New Zealand Citizens
The stock of some 600,000 New Zealand citizens has been growing relatively slowly in recent years, partly due to the relative strength of the New Zealand economy. Long-term net arrivals from New Zealand is currently at a relatively low level. Changes in the performance of the two economies can change that quite rapidly. The new permanent residence visa for New Zealand citizens will, all other things equal, reduce the stock of New Zealand temporary entrants in Australia to a modest degree.
Temporary Graduates and Professional Development
The stock of people on these visas has grown rapidly from 26,608 at end June 2015 to 71,155 at end June 2018. With tightening of policy on other pathways for overseas students to extend stay in Australia or to migrate permanently via the skill stream, we will see a rising portion of the 500,000 students in Australia transitioning to these visas. But many holders of these visas will find they have come to a dead end if they have not acquired sufficient time working in a relevant skilled occupation.
They would then need to depart, most having spent five or more years studying and working in Australia.

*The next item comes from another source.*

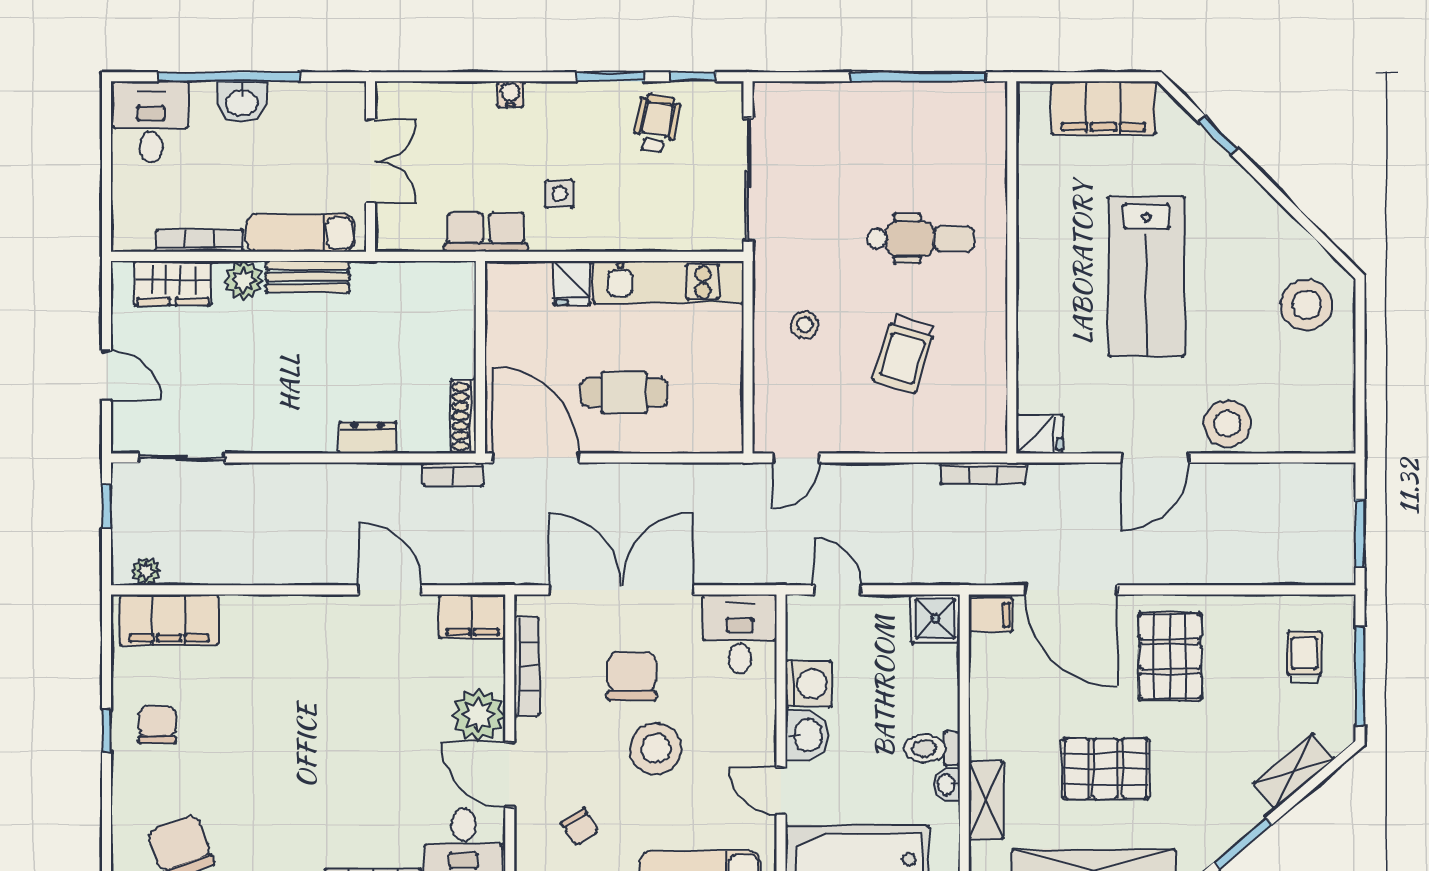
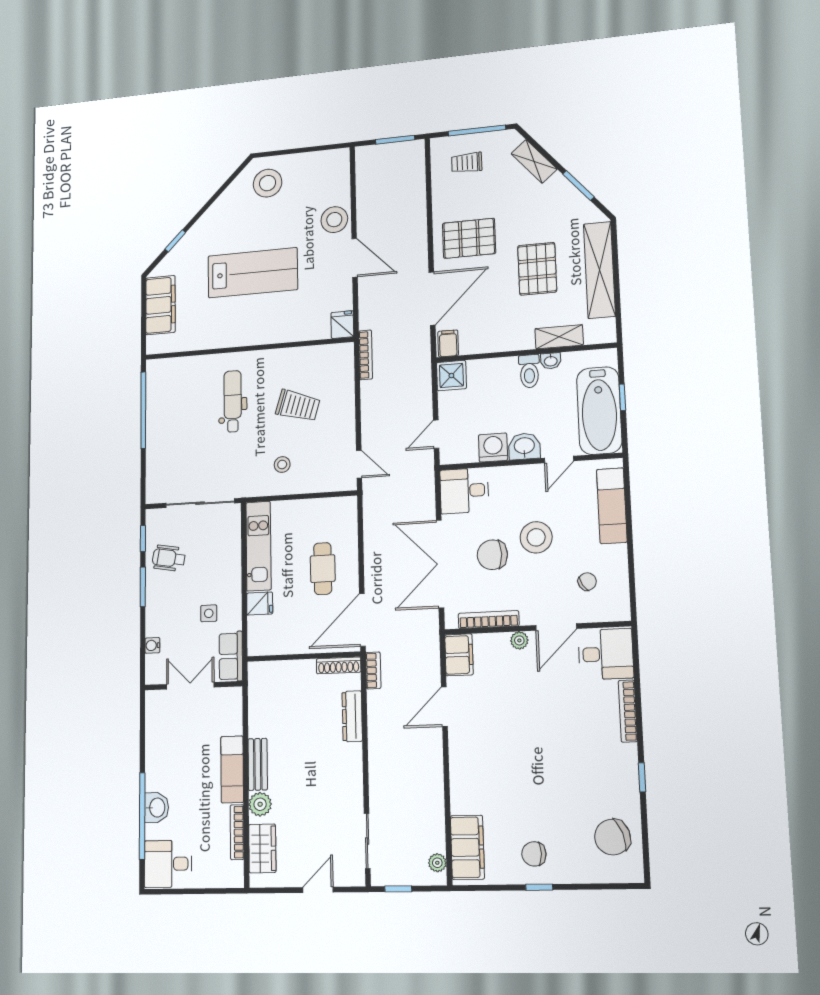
double door: (370, 161) -> (190, 686), moved
wall: (370, 167) -> (193, 686), moved
dresser: (368, 438) -> (352, 716), width x1.44
plant: (478, 715) -> (519, 640), width x0.53, depth x0.53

The number of people on bridging visas has climbed from 94,625 at end June 2014 to 176,216 at end June 2018. This is a function of rising processing times and growing backlogs. The indications are that the number of bridging visa holders will continue to rise over the next few years even if clearing the backlog is given greater priority, especially as people who have spent many years in Australia look for means to remain in Australia and/or appeal refusal decisions.
Where to now?
Dutton needs firstly to prevent the immigration system becoming gridlocked. A gridlocked system means both reduced efficiency and less integrity. Applicants and their Australian sponsors will become more frustrated and seek to skirt around the ‘greater scrutiny’ of offshore applications that Dutton says he has implemented by entering on visitor visa and applying for onshore change of status thus further increasing the bridging visa backlog. In these circumstances, staff processing applications will become more demoralised.
But Dutton also needs to develop and explain a longer-term plan for population and immigration policy, including a rational role of temporary migration within this. In this regard, he may wish to consider this recent speech to business economists by the Governor of the Reserve Bank Philip Lowe and this joint Treasury/Home Affairs report. He could even read this Productivity Commission inquiry on our migrant intake.
He needs to understand, being Immigration Minister is more than just trumpeting his latest deportation efforts. The nation-building and social cohesion responsibilities are just as important as is making sure the immigration system is operating with efficiency and integrity.
Abul Rizvi was a senior official in the Department of Immigration from the early 1990s to 2007 when he left as Deputy Secretary. He was awarded the Public Service Medal and the Centenary Medal for services to development and implementation of immigration policy, including in particular the reshaping of Australia’s intake to focus on skilled migration. He is currently doing a PhD on Australia’s immigration policies.